I got up, showered, and went down for breakfast. Mario was right: it's not particularly wonderful, especially the selection.
I was asked for, and gave, my room number and received a tray with a large cup, a tumbler, and a plastic sachet containing a plastic knife and spoon and a serviette. There were several round tables around the cafeteria with stools in front of them. On the tables were baskets containing tea bags, butter, jam (plum, strawberry, and apricot), cheese, sugar, and bread (baguette sections as well as sliced French brioche bread). On the top was another "level" of table holding two toasters and hot plates with coffee, milk, and water on them; there were also jugs of orange juice on the table.
So, not a wide selection to choose from, but at least you got fed, and you could eat as much as you like. Not the buffet style I'm used to from hotel breakfasts, where you walk to the buffet and come back, since everything was at your table. Eh, it was OK.
Off to conference, then. I had looked at the bus timetable at the stop Étienne Marcel the day before and seen that there was a bus at 8:01. I wanted to take that one one stop to the metro station, but saw it drive past while I was still half a block away—it was about four minutes early. Oh well, I walked to the metro station since it wasn't that far off.
It took me a little while to find it, since I didn't recognise the metro entrance. I had to ask someone to make sure I was looking in the right place. The final clue was the little map on the bus stop near the metro entrance which told me I had just passed the entrance without noticing :p.
When I arrived at the CNAM, I got to stand in a queue again. This time, it was for name badges, since these included a photo of the participant and the photo equipment wasn't there the evening before. The name badges were colour-coded; speakers had orange badges with an "S", "regular" attendees had blue badges with an "A", and organisers had badges with an "O". I don't remember the colour of the organisers' badges, but their T-shirts were certainly memorable enough: they were bright pink. (I believe this is due to the last year's YAPC's auction, where the right to decide the official colour of this year's YAPC was auctioned off.)
I talked to Richard Clamp, who would be giving a presentation during the same session I would be, whether I could use his laptop, and he agreed. He also suggested I copy my slides onto his laptop in case the Internet connectivity went away, which I did.
I talked to several people, including Ann Barcomb (kudra), whom I hadn't seen since Amsterdam, two years earlier. I also met Brian "NoBull" McCawley, a respected member of the comp.lang.perl.misc newsgroup (at least, in my opinion). Funny, I had always thought he was American, but he's from Birmingham.
My morning tutorial was Nicholas Clark's When perl is not quite fast enough and in the afternoon I listened to Mark Jason Dominus's Tricks of the Wizard.

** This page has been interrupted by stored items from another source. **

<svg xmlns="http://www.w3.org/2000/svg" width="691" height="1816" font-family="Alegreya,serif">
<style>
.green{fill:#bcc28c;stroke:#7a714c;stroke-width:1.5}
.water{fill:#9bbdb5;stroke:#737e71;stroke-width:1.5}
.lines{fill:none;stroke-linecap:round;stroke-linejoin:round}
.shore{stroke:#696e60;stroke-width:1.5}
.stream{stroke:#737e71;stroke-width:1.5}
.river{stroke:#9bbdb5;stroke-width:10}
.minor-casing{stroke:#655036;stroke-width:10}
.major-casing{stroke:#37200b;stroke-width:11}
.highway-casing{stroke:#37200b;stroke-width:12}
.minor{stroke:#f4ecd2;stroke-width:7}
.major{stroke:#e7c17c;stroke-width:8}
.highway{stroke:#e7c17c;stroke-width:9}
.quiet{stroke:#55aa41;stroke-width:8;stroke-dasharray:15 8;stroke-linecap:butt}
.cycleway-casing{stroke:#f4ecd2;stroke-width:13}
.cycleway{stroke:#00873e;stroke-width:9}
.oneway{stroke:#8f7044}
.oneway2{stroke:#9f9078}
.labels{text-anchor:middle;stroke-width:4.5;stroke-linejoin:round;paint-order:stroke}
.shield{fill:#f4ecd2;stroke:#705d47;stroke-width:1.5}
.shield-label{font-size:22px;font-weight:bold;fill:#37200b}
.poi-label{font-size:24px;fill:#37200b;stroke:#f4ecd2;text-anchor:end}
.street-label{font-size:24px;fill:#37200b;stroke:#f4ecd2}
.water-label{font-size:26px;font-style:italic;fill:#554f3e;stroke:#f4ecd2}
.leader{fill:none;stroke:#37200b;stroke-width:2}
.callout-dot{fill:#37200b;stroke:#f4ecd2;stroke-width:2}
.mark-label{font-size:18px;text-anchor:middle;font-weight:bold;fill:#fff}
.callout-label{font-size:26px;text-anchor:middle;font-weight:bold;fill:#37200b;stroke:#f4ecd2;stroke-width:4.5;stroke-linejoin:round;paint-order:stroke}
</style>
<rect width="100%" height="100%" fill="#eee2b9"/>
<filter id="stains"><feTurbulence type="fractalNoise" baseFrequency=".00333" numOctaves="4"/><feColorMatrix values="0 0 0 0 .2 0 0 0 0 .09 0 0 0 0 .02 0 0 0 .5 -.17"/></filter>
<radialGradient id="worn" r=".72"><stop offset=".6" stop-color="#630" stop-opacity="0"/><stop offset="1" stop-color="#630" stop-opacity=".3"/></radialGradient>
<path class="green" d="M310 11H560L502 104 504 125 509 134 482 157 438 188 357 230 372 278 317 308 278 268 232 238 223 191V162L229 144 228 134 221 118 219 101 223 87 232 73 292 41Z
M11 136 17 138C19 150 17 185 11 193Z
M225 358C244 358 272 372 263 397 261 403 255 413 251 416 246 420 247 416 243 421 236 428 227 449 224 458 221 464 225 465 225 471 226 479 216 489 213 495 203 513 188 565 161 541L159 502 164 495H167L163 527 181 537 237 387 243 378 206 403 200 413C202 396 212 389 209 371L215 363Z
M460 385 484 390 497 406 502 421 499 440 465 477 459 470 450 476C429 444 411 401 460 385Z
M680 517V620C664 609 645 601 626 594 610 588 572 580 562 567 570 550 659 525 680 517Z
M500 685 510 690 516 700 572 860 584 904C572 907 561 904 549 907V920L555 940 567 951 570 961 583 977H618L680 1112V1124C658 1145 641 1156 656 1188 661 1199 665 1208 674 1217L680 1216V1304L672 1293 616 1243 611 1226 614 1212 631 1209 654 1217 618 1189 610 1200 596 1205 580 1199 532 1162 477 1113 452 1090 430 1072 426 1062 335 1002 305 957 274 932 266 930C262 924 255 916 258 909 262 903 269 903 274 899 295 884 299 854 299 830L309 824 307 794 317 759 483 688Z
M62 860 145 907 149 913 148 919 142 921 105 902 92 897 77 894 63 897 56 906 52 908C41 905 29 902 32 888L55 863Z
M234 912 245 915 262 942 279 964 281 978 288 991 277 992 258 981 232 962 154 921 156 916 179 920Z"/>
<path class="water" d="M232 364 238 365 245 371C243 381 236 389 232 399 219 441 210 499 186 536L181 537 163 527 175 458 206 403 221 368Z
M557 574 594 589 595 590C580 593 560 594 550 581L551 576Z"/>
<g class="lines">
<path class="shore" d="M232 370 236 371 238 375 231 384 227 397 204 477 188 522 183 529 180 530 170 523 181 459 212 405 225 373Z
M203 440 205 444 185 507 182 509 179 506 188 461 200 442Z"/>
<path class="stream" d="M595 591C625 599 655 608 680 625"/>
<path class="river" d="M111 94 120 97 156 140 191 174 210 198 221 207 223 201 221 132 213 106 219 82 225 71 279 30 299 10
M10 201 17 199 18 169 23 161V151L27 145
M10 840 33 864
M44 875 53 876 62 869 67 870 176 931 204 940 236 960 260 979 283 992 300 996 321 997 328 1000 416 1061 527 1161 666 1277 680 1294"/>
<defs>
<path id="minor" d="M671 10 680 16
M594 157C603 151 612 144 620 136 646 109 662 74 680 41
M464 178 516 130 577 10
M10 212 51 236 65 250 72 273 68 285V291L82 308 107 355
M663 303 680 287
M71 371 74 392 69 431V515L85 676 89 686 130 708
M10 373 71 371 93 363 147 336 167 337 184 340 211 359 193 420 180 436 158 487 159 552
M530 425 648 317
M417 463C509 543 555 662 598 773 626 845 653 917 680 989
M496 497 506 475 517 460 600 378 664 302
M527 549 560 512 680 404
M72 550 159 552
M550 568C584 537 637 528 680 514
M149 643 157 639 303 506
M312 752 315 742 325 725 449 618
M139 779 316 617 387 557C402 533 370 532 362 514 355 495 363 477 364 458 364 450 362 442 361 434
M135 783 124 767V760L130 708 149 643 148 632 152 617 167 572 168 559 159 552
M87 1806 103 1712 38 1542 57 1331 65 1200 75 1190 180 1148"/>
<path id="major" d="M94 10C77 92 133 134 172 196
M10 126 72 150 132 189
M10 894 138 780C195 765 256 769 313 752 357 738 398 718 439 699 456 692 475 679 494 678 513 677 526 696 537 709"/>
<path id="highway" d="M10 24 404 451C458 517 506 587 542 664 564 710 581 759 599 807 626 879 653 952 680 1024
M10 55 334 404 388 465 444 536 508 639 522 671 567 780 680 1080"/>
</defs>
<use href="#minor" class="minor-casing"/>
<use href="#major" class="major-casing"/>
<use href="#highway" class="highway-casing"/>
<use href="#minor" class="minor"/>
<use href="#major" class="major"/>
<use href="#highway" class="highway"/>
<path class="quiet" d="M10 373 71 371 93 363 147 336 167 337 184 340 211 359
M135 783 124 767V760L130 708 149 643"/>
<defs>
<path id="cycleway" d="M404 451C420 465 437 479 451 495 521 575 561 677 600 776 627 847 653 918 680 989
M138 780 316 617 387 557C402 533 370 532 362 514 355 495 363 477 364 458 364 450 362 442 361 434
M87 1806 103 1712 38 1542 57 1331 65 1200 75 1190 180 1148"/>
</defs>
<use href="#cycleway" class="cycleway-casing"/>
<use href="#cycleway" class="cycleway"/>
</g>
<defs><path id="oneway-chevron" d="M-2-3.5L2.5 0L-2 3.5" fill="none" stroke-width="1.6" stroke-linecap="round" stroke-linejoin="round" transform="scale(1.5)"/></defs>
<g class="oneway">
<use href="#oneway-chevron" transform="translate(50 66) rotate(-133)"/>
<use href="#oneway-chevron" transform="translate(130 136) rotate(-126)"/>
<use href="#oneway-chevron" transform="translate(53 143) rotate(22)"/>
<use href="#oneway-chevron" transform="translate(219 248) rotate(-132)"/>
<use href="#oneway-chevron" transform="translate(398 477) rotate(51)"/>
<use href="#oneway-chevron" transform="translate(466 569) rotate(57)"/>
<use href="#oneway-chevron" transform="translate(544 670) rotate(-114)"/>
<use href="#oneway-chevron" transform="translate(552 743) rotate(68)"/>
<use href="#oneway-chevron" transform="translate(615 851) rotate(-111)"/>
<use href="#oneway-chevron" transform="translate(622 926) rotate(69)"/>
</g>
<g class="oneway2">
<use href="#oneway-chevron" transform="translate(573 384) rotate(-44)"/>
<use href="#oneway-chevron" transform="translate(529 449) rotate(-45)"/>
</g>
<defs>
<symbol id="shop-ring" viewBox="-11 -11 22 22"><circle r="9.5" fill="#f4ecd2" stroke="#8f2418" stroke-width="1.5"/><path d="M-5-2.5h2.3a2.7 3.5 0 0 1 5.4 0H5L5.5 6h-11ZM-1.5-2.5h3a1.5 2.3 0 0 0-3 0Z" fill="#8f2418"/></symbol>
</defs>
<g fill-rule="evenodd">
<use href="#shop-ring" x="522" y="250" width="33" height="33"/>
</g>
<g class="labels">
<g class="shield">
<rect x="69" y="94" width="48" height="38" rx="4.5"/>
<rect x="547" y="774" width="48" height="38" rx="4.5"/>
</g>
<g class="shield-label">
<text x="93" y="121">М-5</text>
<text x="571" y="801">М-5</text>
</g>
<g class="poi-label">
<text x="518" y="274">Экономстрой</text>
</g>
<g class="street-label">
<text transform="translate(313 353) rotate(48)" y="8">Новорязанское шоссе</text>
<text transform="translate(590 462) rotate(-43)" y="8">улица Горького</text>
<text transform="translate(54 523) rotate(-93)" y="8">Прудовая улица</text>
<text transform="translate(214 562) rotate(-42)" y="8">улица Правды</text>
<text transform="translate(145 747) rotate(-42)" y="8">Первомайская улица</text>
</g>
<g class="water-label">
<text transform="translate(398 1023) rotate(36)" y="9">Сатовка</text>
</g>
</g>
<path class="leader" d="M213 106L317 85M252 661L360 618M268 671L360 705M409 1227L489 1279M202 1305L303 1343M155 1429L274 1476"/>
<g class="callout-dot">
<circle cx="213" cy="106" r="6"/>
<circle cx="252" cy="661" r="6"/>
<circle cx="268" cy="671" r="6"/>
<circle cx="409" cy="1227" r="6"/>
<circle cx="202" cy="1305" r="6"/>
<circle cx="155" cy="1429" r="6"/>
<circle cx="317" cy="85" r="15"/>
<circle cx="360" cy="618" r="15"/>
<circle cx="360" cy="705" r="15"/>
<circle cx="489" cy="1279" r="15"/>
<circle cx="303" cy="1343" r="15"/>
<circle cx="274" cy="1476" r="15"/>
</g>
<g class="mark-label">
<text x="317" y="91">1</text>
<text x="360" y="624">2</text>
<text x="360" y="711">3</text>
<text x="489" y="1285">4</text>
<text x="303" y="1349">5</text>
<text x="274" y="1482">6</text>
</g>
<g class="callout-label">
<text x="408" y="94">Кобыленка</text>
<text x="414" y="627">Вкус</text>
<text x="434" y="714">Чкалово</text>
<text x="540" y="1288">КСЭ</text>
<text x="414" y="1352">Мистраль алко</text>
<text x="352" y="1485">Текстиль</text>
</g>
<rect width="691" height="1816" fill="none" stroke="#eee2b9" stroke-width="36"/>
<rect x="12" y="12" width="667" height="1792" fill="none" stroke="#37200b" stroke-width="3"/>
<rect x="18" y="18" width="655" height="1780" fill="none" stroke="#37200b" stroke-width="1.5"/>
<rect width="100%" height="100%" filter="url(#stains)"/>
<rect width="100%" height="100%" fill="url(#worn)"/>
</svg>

In between was lunch break. There were no official arrangements for lunch, but quite a few people went to the tavern where they had been meeting the evening before for lunch; there was a set meal for €12 plus drinks. This included a tomato-and-cheese salad (not sure whether it was mozzarella or not) followed by a main course of lamb with vegetable rice. The lamb was well done, at least, the portion I had. I've had bad experiences with lamb in restaurants since not everybody knows how to cook it long enough, apparently.
Since we had left a bit late, we had to leave in a bit of a hurry after the main course without waiting for dessert if we wanted not to miss the beginning of the afternoon tutorials. This caused a bottleneck near the exit of the pub as everyone tried to pay at once. Including my drink (a bottle of water), my tab came to €15.60—expensive, I thought! I decided not to eat at the tavern the following days but rather to bring something along I would buy at the supermarket.
Dominus brought up an interesting thought. He said he didn't particularly think
use strict is that necessary for small projects and that deploring a book simply because its (short) code examples don't
use strict doesn't necessarily make sense.
He said beginners often don't understand what that pragma does and later ask about error messages due to it. He says that one common argument by people who tell newbies to
use strict is that "we want to encourage good programming practices right from the beginning", to which he replied "what, good programming practices such as including code in your program without having any idea of what it does?" I think that man has a point there.
In the evening, I went shopping again and bought some croissants to eat during the lunch breaks on Thursday and Friday. They came in a handy plastic box of ten: five plain croissants and five with chocolate. I also bought some dried papaya chunks for a sweet dessert.